One of the legacies the Steeles will leave in the red dirt is their ministry to the small outback community of Urandangie, 180km south-west of Mount Isa. The couple began travelling there in Christmas 2008, delivering Christmas hampers and toys for children and running a church service. They also began to lead Anzac Day services each year and attended the annual cricket day, run by the local publican, Pam Forster, which raised money for the Outback Flying Service.

 

The ministry then expanded with an annual ‘Dangie Pamper Day’, organised by Mount Isa Corps in partnership with the Longreach Rural Chaplains and volunteer teams from Townsville’s Riverway Recovery Mission.

 

“The pamper days started because we really wanted to do something for the ladies, both in the town and on outlying properties, and their children,” said Natalie in 2019 to Salvation Army writer Simone Worthing. “Pam suggested a pamper day and activities for the children while their mums were busy, which is what we did.”


Providing Christmas gifts for children of remote Indigenous communities was a joy, says Natalie.

In the Outback, there is this resilience – we always talk about the resilience of people in the Outback,” says Natalie. “Part of that is because of leaning on other people in community, and when you see that happening well, you realise you don’t have to be all things to all people. Living in the outback has taught me that I need to do my part well and ask for help and lean on others and recognise other people’s strengths and encourage them in that – just as God does for us.”

 

God’s provision

 

Natalie and Simon knew that God was closing doors and opening others when they were first called into Salvation Army ministry at Mount Isa. Stepping into the unknown tested their faith and drew them into a deeper relationship with Jesus.

 

When their appointment changed in 2017 to include the additional role of corps officers at Mount Isa Corps, it was another time of trusting in God’s provision as they lost members of their team and were the only Salvation Army officers left in a small, extremely remote community.

 

Simon and Natalie and their young family early in their Outback Flying Service ministry in Mt Isa.

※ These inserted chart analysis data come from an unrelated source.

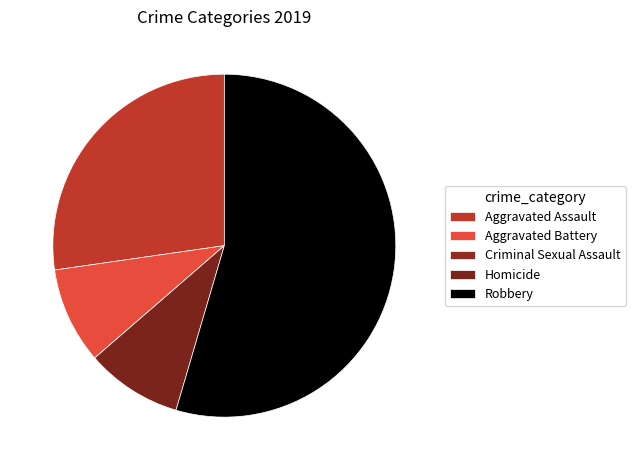

To the nearest percent, what percentage of the pie is Aggravated Battery?

9%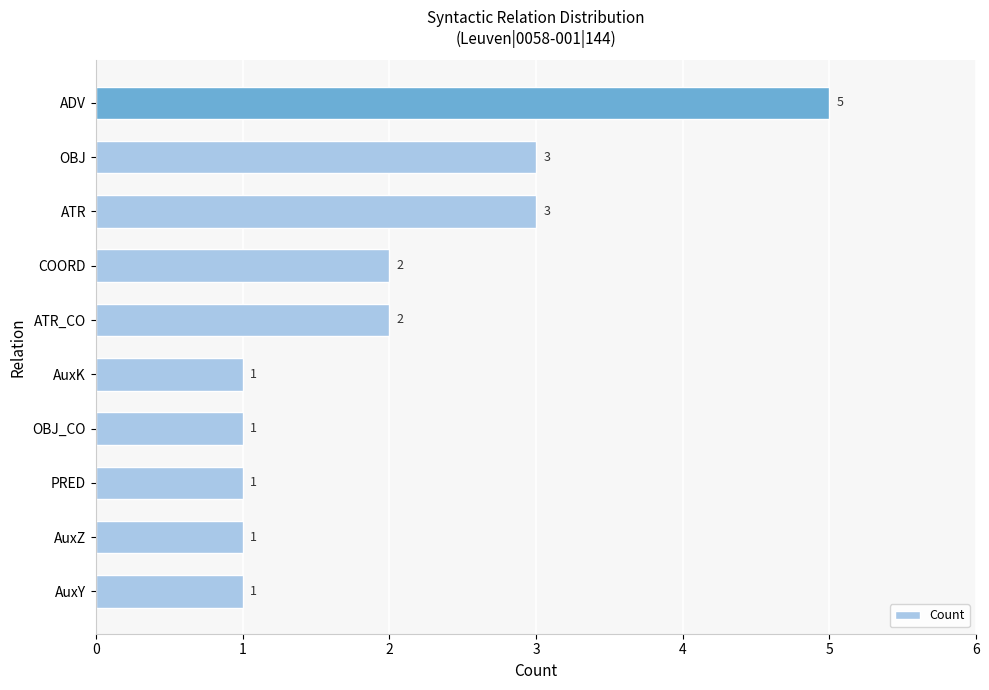

How many bars are there in total?

10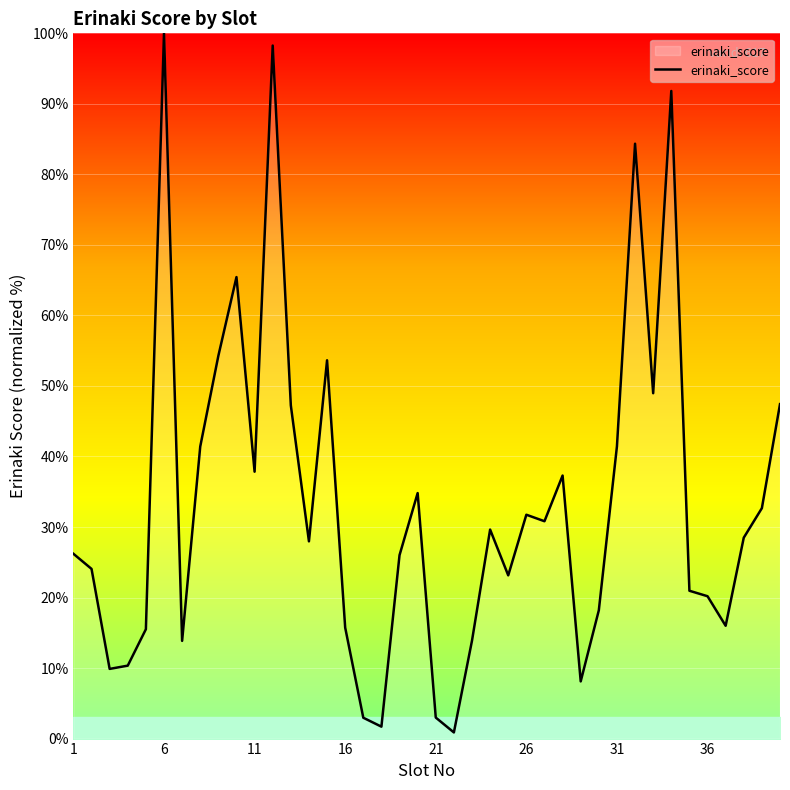

What is the maximum value shown in the chart?

100.0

“There was an added layer of isolation,” remembers Natalie of that time. “God often calls us into the unknown, and he does call us to step out in faith, we want the assurances, but we can feel that call of God. To step out and to see his faithfulness and the way that he provides for us and that he is also so caring and personal.”

 

Both say they learned first-hand about the beauty of God’s ‘body of Christ’ design during their time as the Corps Officers in Mount Isa, following Jesus in their giftings and recognising the giftings of those in the community around them. During this time, the corps thrived, and fruitful connections were made with Christians of other denominations in the town. Simon also started a men’s group in the Helicopter Hangar, which was a fruitful ministry.

 

“Spiritually, God showed me that I only need to be the person that God has created me to be ... sometimes we are led to believe that you have to be in worship or preaching a message or something like that to really impact people, but if you minister from the heart of who you are, it’s amazing how much of an impact God can have through that.”

 

New beginnings

 

Both Natalie and Simon, whilst sad to leave Mount Isa (where their youngest son – now 18 – has stayed), know that God is calling them to a change in appointment. The Salvation Army ceased its Outback Flying Service, based at Mount Isa, two years ago, and it was one of the signs that God was, once again, closing doors.

 

Natalie will miss the sunsets and the beauty of the landscape but says, “it’s kind of nice to know there’s a bit of red dirt just down the road” from their south-west NSW appointment, that stretches to the dusty edges of the state. “There is in the harshness there [in Outback Queensland] something that is also very beautiful. It’s often the way, that the things that are difficult are also where the blessing lies,” she says.

 

Please keep Natalie and Simon Steele in your prayers as they commence their new roles as Rural Chaplains – South-west NSW.